Go through the entries below and collect each line with the string "picture" in it.

(Structured page parsing data)
=== Begin Enclosure ===
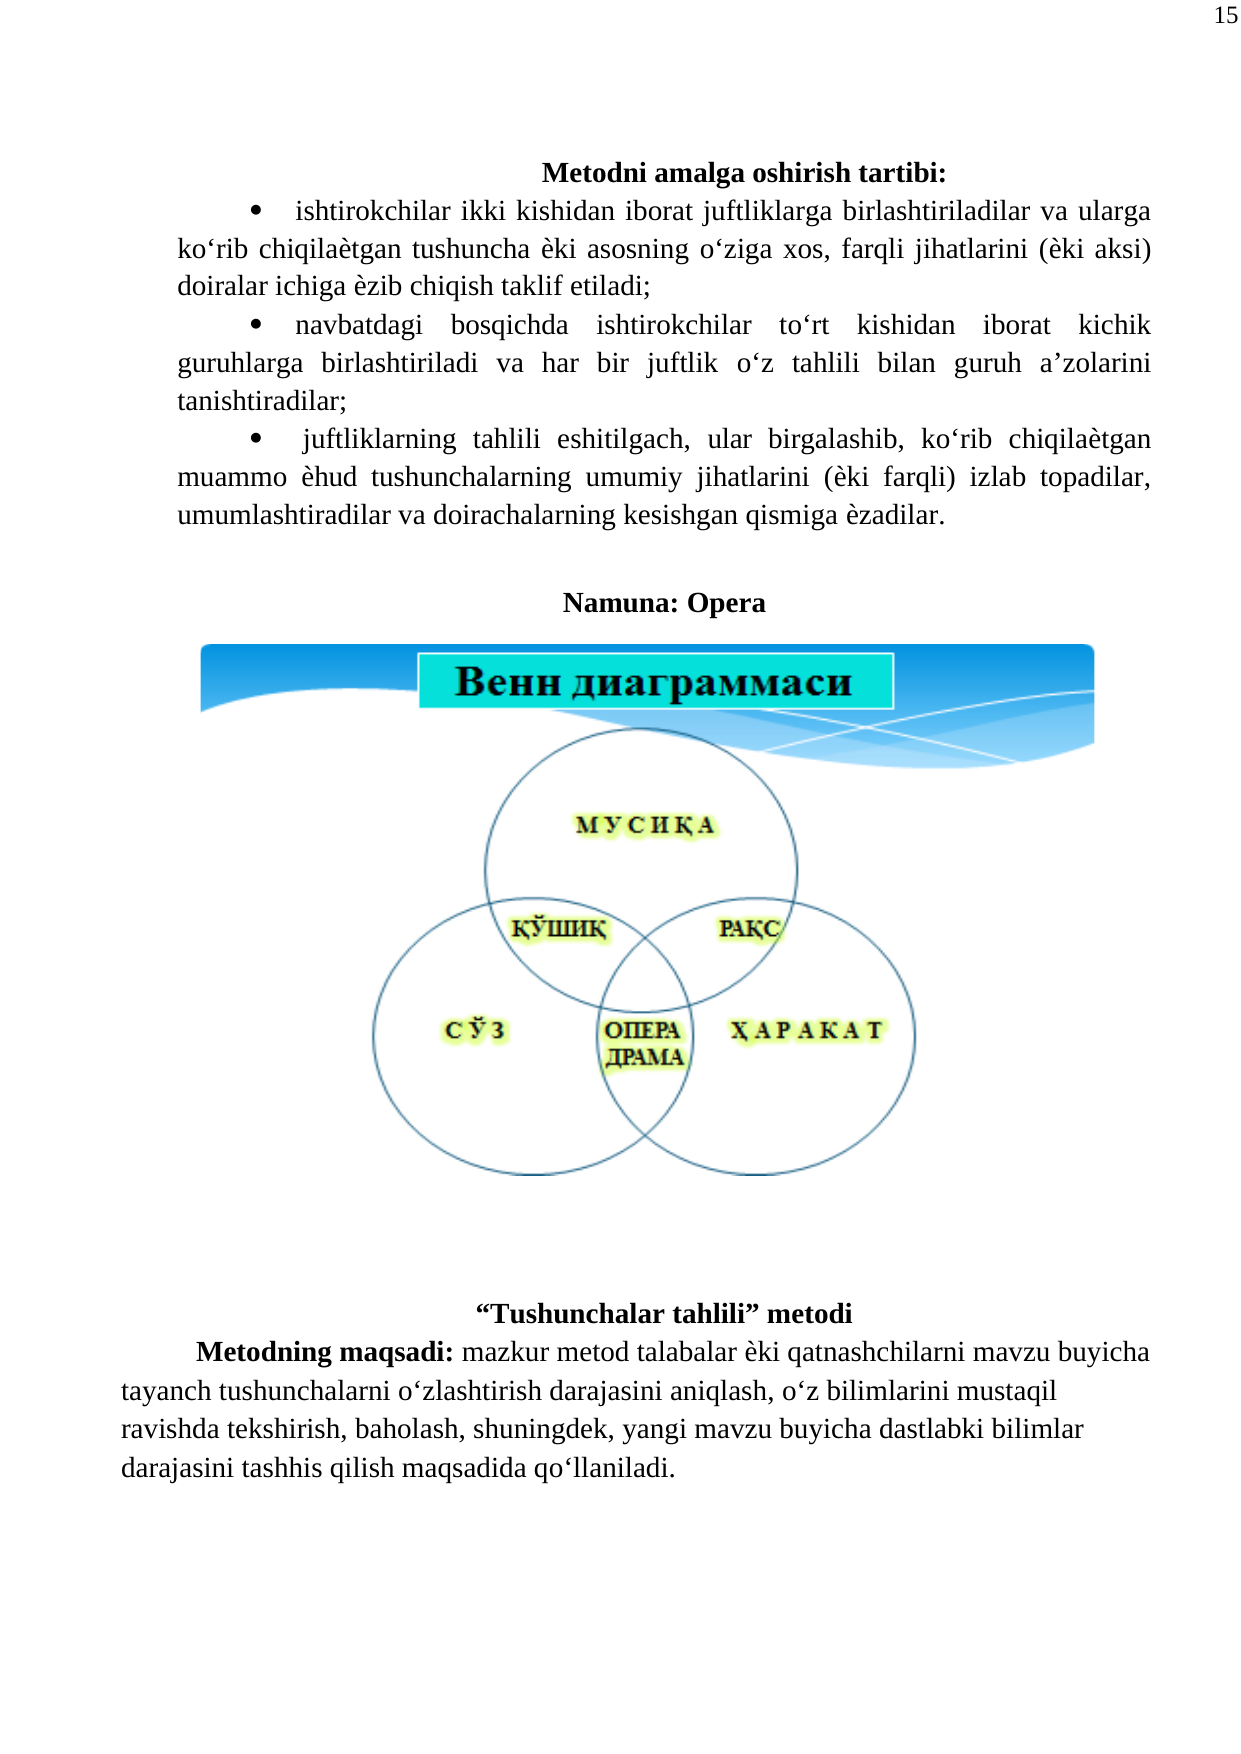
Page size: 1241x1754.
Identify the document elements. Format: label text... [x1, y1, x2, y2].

subtitle Metodni amalga oshirish tartibi: [251, 155, 1238, 188]
text “Tushunchalar tahlili” metodi [181, 1296, 1148, 1329]
subtitle Namuna: Opera [181, 585, 1148, 618]
text Metodning maqsadi: mazkur metod talabalar ѐki qatnashchilarni mavzu buyicha tayanch tushunchalarni о‘zlashtirish darajasini aniqlash, о‘z bilimlarini mustaqil ravishda tekshirish, baholash, shuningdek, yangi mavzu buyicha dastlabki bilimlar darajasini tashhis qilish maqsadida qо‘llaniladi. [121, 1334, 1152, 1484]
picture [200, 644, 1095, 653]
list navbatdagi bosqichda ishtirokchilar tо‘rt kishidan iborat kichik guruhlarga birlashtiriladi va har bir juftlik о‘z tahlili bilan guruh a’zolarini tanishtiradilar; [177, 307, 1152, 416]
list ishtirokchilar ikki kishidan iborat juftliklarga birlashtiriladilar va ularga kо‘rib chiqilaѐtgan tushuncha ѐki asosning о‘ziga xos, farqli jihatlarini (ѐki aksi) doiralar ichiga ѐzib chiqish taklif etiladi; [177, 193, 1151, 302]
list juftliklarning tahlili eshitilgach, ular birgalashib, kо‘rib chiqilaѐtgan muammo ѐhud tushunchalarning umumiy jihatlarini (ѐki farqli) izlab topadilar, umumlashtiradilar va doirachalarning kesishgan qismiga ѐzadilar. [177, 421, 1151, 531]
picture [200, 652, 1095, 1176]
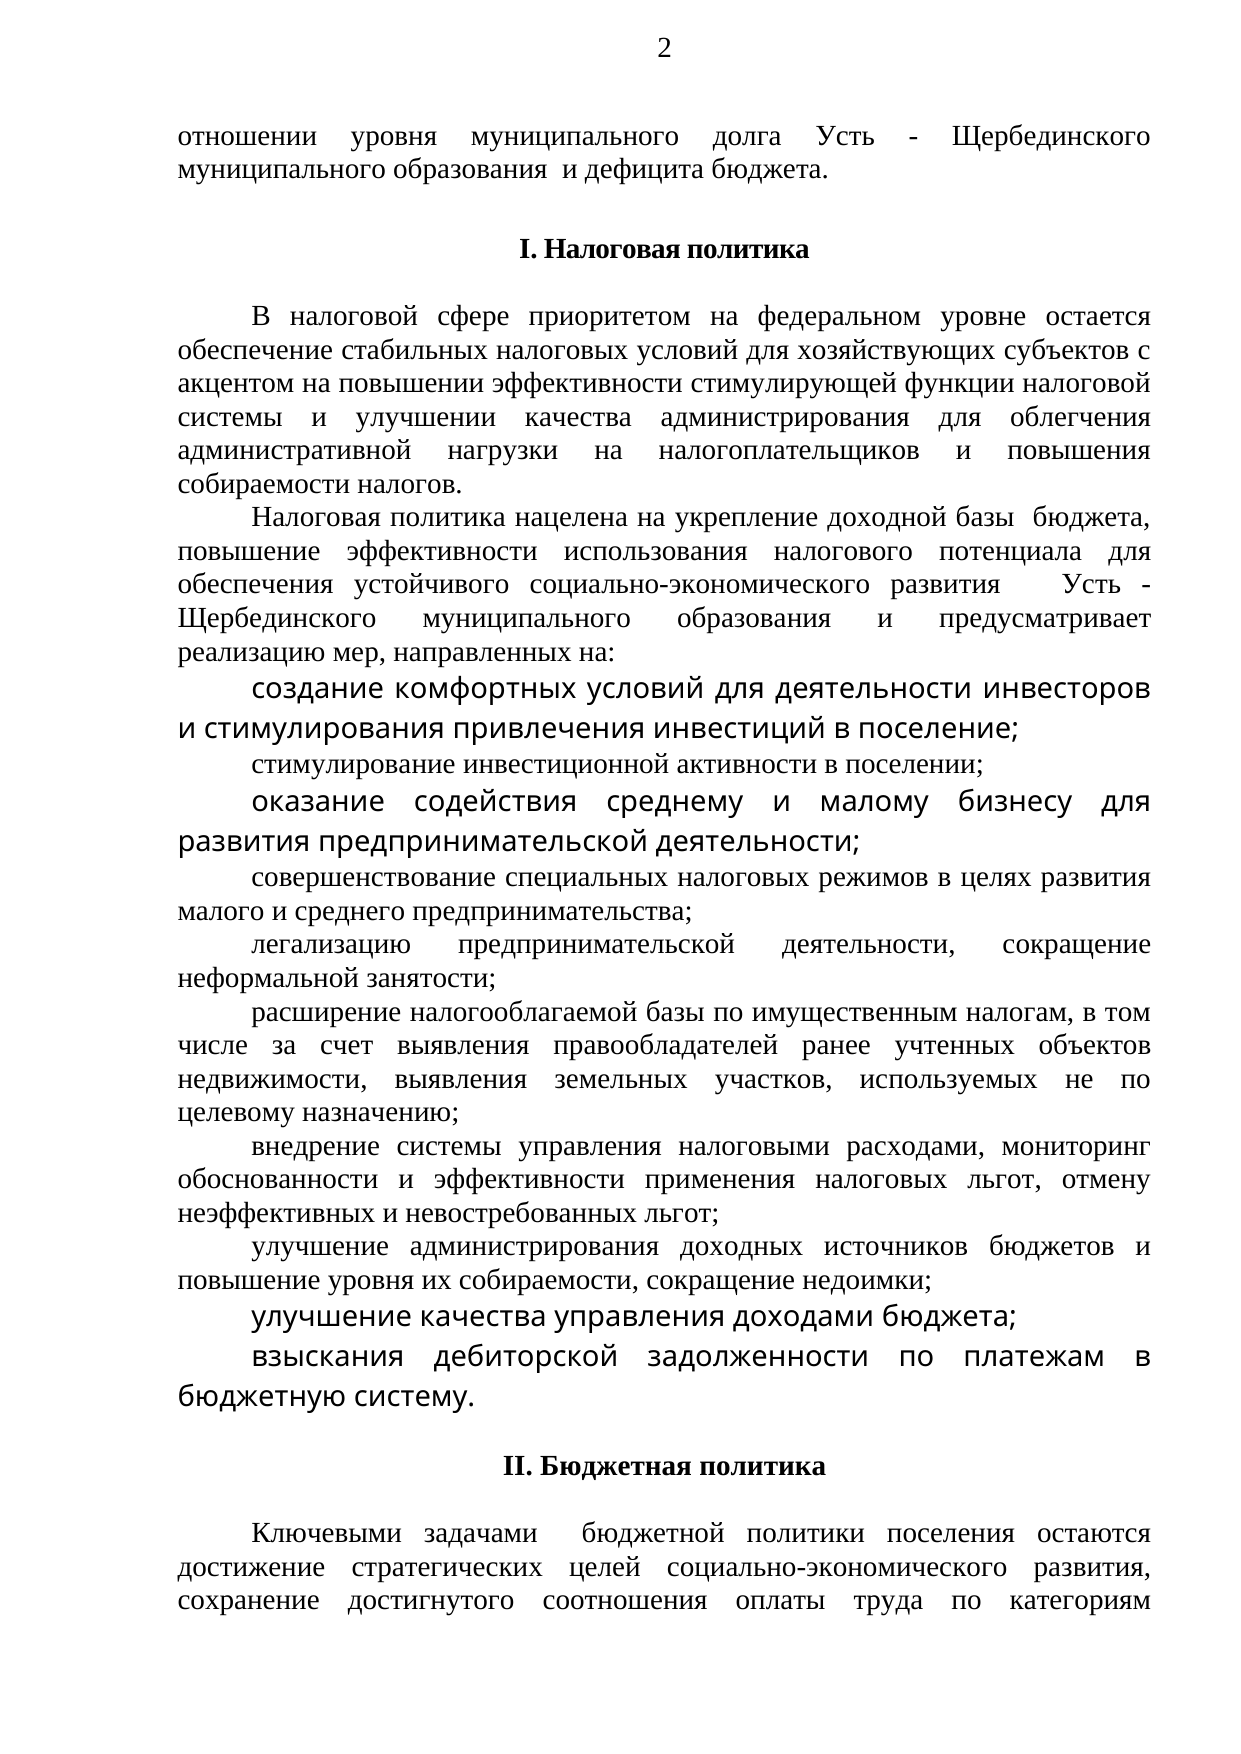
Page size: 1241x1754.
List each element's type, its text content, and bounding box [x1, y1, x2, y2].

text улучшение качества управления доходами бюджета; [177, 1296, 1152, 1335]
text Налоговая политика нацелена на укрепление доходной базы бюджета, повышение эффективности использования налогового потенциала для обеспечения устойчивого социально-экономического развития Усть - Щербединского муниципального образования и предусматривает реализацию мер, направленных на: [177, 499, 1152, 667]
text В налоговой сфере приоритетом на федеральном уровне остается обеспечение стабильных налоговых условий для хозяйствующих субъектов с акцентом на повышении эффективности стимулирующей функции налоговой системы и улучшении качества администрирования для облегчения административной нагрузки на налогоплательщиков и повышения собираемости налогов. [177, 298, 1152, 499]
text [177, 1515, 1152, 1616]
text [177, 118, 1152, 185]
text I. Налоговая политика [177, 231, 1152, 265]
text улучшение администрирования доходных источников бюджетов и повышение уровня их собираемости, сокращение недоимки; [177, 1228, 1152, 1296]
text расширение налогооблагаемой базы по имущественным налогам, в том числе за счет выявления правообладателей ранее учтенных объектов недвижимости, выявления земельных участков, используемых не по целевому назначению; [177, 994, 1152, 1128]
text легализацию предпринимательской деятельности, сокращение неформальной занятости; [177, 927, 1152, 994]
text II. Бюджетная политика [177, 1448, 1152, 1482]
text создание комфортных условий для деятельности инвесторов и стимулирования привлечения инвестиций в поселение; [177, 667, 1152, 747]
text совершенствование специальных налоговых режимов в целях развития малого и среднего предпринимательства; [177, 859, 1152, 927]
text внедрение системы управления налоговыми расходами, мониторинг обоснованности и эффективности применения налоговых льгот, отмену неэффективных и невостребованных льгот; [177, 1128, 1152, 1228]
text взыскания дебиторской задолженности по платежам в бюджетную систему. [177, 1335, 1152, 1415]
text оказание содействия среднему и малому бизнесу для развития предпринимательской деятельности; [177, 780, 1152, 859]
text стимулирование инвестиционной активности в поселении; [177, 747, 1152, 780]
=== End Enclosure ===
## Answer for the task
picture [200, 644, 1095, 653]
picture [200, 652, 1095, 1176]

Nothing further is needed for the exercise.